▶ Kutipan Teks
________________________________________
Secara umum bisa dikatakan pendidikan merupakan proses pembentukan manusia. Mengingat manusia merupakan makhluk yang kompleks, tentu proses pembentukannya juga tidak bisa sederhana. Hal ini membuat permasalahan pendidikan tidak bisa disederhanakan dalam satu ranah saja, namun mau tidak mau terkait satu sama lain dengan semua ranah-ranah lainnya. Bila dicoba sederhanakan, manusia, selayaknya objek-objek lain pada umumnya, bisa kita pandang memiliki dikotomi aspek, yakni intrinsik dan ekstrinsik. Intrinsik adalah yang inheren terkandung, sedangkan yang ektrinsik adalah yang berasal dari luar dan bisa terwujudkan. Untuk mudahnya, dalam konteks manusia, unsur intrinsiknya adalah karakter dan jati diri, sedangkan unsur ekstrinsiknya adalah pengetahuan dan keterampilan. Ketika dikatakan pendidikan adalah proses membentuk manusia, maka harus diperjelas unsur apa yang dikembangkan. Kerancuan dua unsur ini lah yang kemudian menjadi salah satu sebab paradigma pendidikan saat ini cenderung bergeser.

Mana yang harus diutamakan antara pengembangan unsur intrinsik atau unsur ekstrinsik dari manusia dalam suatu proses pendidikan telah menjadi perbedaan pendapat tersendiri, karena hal ini lah yang menentukan paradigma pendidikan selanjutnya. Jika memakai pemikiran Ki Hajar Dewantara, tentu prioritas utama adalah unsur intrinsik, yang mana pendidikan merupakan pembentuk kepribadian dan kemerdekaan batin bangsa Indonesia. Ki Hajar menganggap kepribadian adalah kunci utama kualitas manusia, karena kepribadian lah yang membentuk budaya, dan dengan budayalah jati diri Indonesia bisa diperjuangkan dan dipertahankan. Tanpa kepribadian yang kuat, akan percuma semua ilmu pengetahuan lainnya karena keperibadianlah yang menentukan akan diapakan ilmu pengetahuan yang dimilikinya.

Ketika dikotomi paradigma ini diperluas dalam konsep pembangunan bangsa, paradigma umum ini lah yang akan menentukan bagaimana sistem pendidikan yang baik seharusnya diterapkan. Anggaplah unsur intrinsik bangsa adalah jati diri dan budayanya sedangkan unsur ekstrinsik bangsa adalah perekonomian, kemajuan teknologi, serta infrastrukturnya, maka ketika seseorang memandang bahwa yang terpenting dari bangsa ini adalah unsur ekstrinsiknya, maka itulah yang akan diterapkan dalam pendidikan, itulah yang akan jadi paradigma pembangunan manusianya, dan itulah yang akan jadi pemahaman seluruh produk didikannya. Dikotomi ini sangat terlihat antara orde lama dan ordebaru, yang mana Soekarno sangat fokus pada kemandirian dan kuatnya jati diri bangsa, sedangkan Soeharto fokus pada pembangunan dan perekonomian bangsa.
________________________________________
Data Tersimpan:
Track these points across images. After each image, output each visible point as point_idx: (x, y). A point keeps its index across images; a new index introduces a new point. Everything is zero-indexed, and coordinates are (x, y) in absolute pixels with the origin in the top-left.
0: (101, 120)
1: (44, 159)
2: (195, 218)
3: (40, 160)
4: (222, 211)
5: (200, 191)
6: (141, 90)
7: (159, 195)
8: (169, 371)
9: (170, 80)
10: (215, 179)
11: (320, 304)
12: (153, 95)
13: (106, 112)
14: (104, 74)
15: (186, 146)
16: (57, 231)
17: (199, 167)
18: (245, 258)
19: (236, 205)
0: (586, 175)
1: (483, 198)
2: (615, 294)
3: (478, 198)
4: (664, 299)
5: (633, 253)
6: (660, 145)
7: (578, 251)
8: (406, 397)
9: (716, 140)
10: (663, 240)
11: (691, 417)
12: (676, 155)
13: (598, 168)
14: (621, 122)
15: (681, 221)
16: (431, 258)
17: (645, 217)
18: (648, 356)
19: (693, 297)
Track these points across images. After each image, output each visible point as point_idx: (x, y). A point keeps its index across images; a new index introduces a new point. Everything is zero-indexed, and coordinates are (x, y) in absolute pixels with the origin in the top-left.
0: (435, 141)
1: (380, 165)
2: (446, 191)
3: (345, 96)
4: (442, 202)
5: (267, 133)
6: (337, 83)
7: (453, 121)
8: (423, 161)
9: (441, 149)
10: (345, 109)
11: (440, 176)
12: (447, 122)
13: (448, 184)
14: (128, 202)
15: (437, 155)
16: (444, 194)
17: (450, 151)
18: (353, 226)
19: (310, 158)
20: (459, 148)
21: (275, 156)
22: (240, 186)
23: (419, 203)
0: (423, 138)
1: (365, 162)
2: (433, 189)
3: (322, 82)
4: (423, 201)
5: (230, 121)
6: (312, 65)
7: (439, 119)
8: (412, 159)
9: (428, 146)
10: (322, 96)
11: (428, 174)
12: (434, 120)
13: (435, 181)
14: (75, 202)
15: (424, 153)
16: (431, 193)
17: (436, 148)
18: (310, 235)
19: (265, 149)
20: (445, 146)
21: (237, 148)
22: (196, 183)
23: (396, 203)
________________________________________
▶ Tujuan Latihan
Tuliskan kembali bagian kutipan tentang pendidikan dari "Ketika dikotomi paradigma" sampai "dan perekonomian bangsa.", dengan mengganti "perekonomian" menjadi "ekonomi". Gunakan kutipan itu saja sebagai satu-satunya sumber.

▶ Jawaban Latihan
Ketika dikotomi paradigma ini diperluas dalam konsep pembangunan bangsa, paradigma umum ini lah yang akan menentukan bagaimana sistem pendidikan yang baik seharusnya diterapkan. Anggaplah unsur intrinsik bangsa adalah jati diri dan budayanya sedangkan unsur ekstrinsik bangsa adalah ekonomi, kemajuan teknologi, serta infrastrukturnya, maka ketika seseorang memandang bahwa yang terpenting dari bangsa ini adalah unsur ekstrinsiknya, maka itulah yang akan diterapkan dalam pendidikan, itulah yang akan jadi paradigma pembangunan manusianya, dan itulah yang akan jadi pemahaman seluruh produk didikannya. Dikotomi ini sangat terlihat antara orde lama dan ordebaru, yang mana Soekarno sangat fokus pada kemandirian dan kuatnya jati diri bangsa, sedangkan Soeharto fokus pada pembangunan dan ekonomi bangsa.